What is a life well lived?

I got a very interesting Birthday Party invitation the other day. Erik set out a Pingg invite that started with the following:

You are invited to join a remarkable group of friends, creatives, and critical thinkers for a Sunday afternoon birthday gathering. We will tackle the question: What is a well-lived life? ...What does it look like? How is it lived?

Not a bad idea for a birthday party right?

Erik is a friend I know from FLOW meetings. He has recently started a new venture called DoubleHappiness an offshoot of which is GoodMeet. Basically, Erik is a creative consultant who works with customers to create events that stir the pot, add ingredients and hopefully help to create new recipes. This includes ideation, problem solving, focus group facilitation, brainstorming, interactive events etc. Goodmeet is the meeting arm of this company which focuses on creating functional and enjoyable meetings of all kinds.

Erik's birthday played with the Open Space Technology format to facilitate a group of strangers and friends to come together and, with relatively little instruction, self organe a series of activities focused on a particular topic. In this case, What is a Life Well Lived???

Each of the 14 attendees was asked to come prepared to faciliate a session (or three); speech, workshop, panel, activity, debate, pretty much anything on topic and within the space and technology provided. We each wrote a title for our session(s) on a piece of paper and then stuck this paper somewhere on a time line for the day. We each then signed up for sessions that interested us. From that point we simply self organized, usually into two groups, and tackled a couple of sessions at a time. There was a discussion on Entrepreneurship as Personal Growth, a debate on whether or not we should institute a draft, a meditation on love and happiness, Psychochronometry: the effects of aging on the perception of time, coloring, cake decorating, Creative Consumption, something called Bip Bop Pow and the Theory of Interdependence and a bunch of others that I am forgetting and/or we did not get to. I posed the question 'Is There Danger?' and we spent a few minutes discussing what danger is, how it is different for each of us and ways in which some of us may enjoy or feel a need for it.

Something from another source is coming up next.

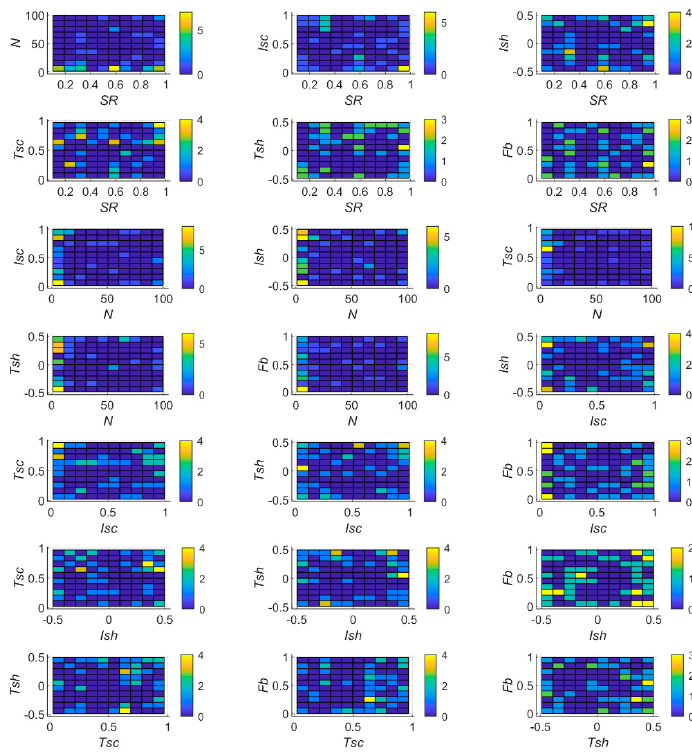
Figure 9. Best hyperparameters frequency for the Brazilian dataset errors using EI-BO optimized ESN.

There was a card game designed to put us in touch with our core values and intentions that involved everyone in the group writing human values on a large piece of paper, then each of us picking 15 of these to put on individual cards. Then, through a few rounds of ranking and elimination we eventually ended up with 5 cards. We then flipped these cards over and wrote a little something on the back. Mine ended up somewhat poetically. And thanks to a kickass and completely FREE image manipulation program I just found called GIMP you can see the front and back below (corrected for legibility).

So, I won't say that we came up with an answer. But I will say that I think all involved enjoyed the exploration. We came together, many of us as strangers, and left significantly closer due to a well organized and incredibly free flowing 4 hours that were able to be exactly what we all wanted and needed them to. No more, no less. As the guidelines professed:

  • Whoever comes are the right people

  • Whatever happens is the only thing that could have happened.

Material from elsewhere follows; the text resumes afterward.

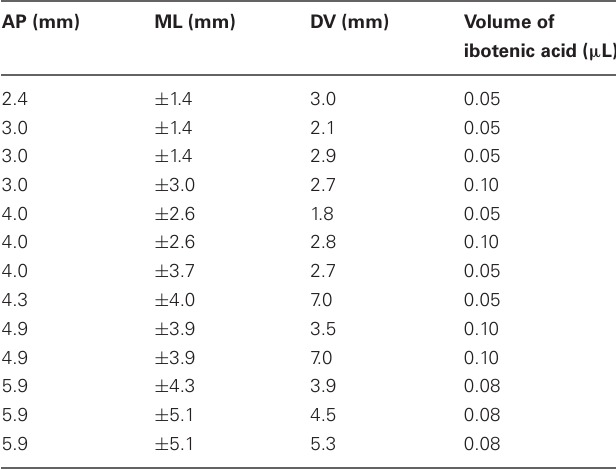
Table 1 | Coordinates for ibotenic acid infusions into the hippocampus.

  • Whenever it starts is the right time.

  • When it is over, it is over.

I look forward to seeing what Erik will be up to in the future. I, unfortunately, missed last nights Live Arts Collaboration Salon organized by Allison, another B-Day attendee, where he and 4 other artists from different disciplines met to each give a 20 minute presentation of their work and process with the hope of creating collaboration, conversation and connection. Check out The Performance Project @ University Settlement for more info. This is something I'd actually love to do in the future (future meaning after The Emergence album has been released).